▸ Excerpt provided
Friday, November 11, 2011

What the Homeless Were Doing in his Pajamas


he did not know.

History will quickly bag and bury today's New York Times column by Our Mr. Brooks like it has buried so many others: in a ratty plot on unhallowed ground between the emails one is sometimes forwarded by elderly shut-ins and the sort of "Life in These United States" filler that "Reader's Digest" used to buy from their slush pile for $2.00 a throw.

Because in the same way some people should be legally estopped from singing, or prevented (by force if necessary) from dancing, Our Mr. Brooks should never, ever try to be funny. That said, piquant and unintentional hilarity was added to Mr. Brooks' signature cultural obliviousness and smirking snobbery today by the juxtaposition of the subject (the robotic Mr. Brooks' attempting to synthesize what we humans call "humor" by making with the "ha-ha" over the crippling social and economic inequalities that are ravaging our country) and the fact that the author is a thin-skinned, overpaid, humor-deficient defender of the plutocracy with a stick up his ass big enough to be used in a caber toss.

(Page-level text extractions)
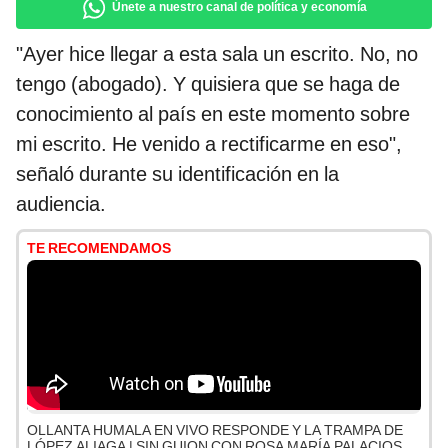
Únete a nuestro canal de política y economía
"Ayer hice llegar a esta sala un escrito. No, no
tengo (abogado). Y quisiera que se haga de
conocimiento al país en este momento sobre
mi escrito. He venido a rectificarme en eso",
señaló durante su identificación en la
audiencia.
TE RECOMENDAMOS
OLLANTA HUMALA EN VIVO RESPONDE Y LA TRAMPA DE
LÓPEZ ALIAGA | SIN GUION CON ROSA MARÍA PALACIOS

* * *

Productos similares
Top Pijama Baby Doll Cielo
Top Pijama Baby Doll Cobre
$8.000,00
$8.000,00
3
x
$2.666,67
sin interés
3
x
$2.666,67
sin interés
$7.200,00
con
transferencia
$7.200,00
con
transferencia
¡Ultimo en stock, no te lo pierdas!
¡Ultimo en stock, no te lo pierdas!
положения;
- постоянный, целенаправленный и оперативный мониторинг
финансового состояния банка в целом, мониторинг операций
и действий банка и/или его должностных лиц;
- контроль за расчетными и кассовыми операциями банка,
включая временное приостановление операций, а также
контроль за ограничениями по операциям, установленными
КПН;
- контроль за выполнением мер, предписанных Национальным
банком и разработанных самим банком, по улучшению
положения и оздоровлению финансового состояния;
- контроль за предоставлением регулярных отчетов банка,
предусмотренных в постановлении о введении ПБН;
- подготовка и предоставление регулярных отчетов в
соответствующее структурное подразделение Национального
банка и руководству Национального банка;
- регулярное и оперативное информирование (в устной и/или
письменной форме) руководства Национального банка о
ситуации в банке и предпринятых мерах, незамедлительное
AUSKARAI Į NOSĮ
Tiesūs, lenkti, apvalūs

==

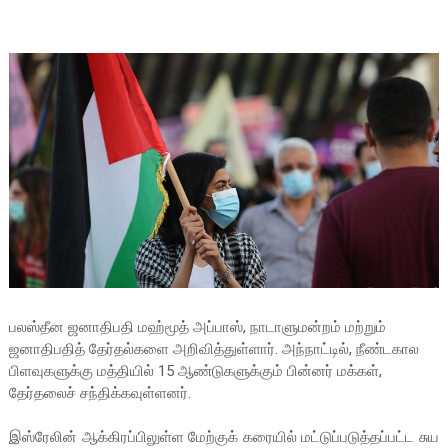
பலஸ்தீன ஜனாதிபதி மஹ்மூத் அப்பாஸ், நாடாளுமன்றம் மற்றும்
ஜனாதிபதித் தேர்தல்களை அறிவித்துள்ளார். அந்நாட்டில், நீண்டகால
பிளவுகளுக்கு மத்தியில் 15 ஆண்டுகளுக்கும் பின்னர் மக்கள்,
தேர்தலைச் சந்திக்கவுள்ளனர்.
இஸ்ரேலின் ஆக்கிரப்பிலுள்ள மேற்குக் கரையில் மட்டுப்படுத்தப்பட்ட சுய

▸ Task description
Please output the passage of the post about Mr. Brooks' column, from "History will quickly" to "for $2.00 a throw.", inclusive.

▸ Output for this exercise
History will quickly bag and bury today's New York Times column by Our Mr. Brooks like it has buried so many others: in a ratty plot on unhallowed ground between the emails one is sometimes forwarded by elderly shut-ins and the sort of "Life in These United States" filler that "Reader's Digest" used to buy from their slush pile for $2.00 a throw.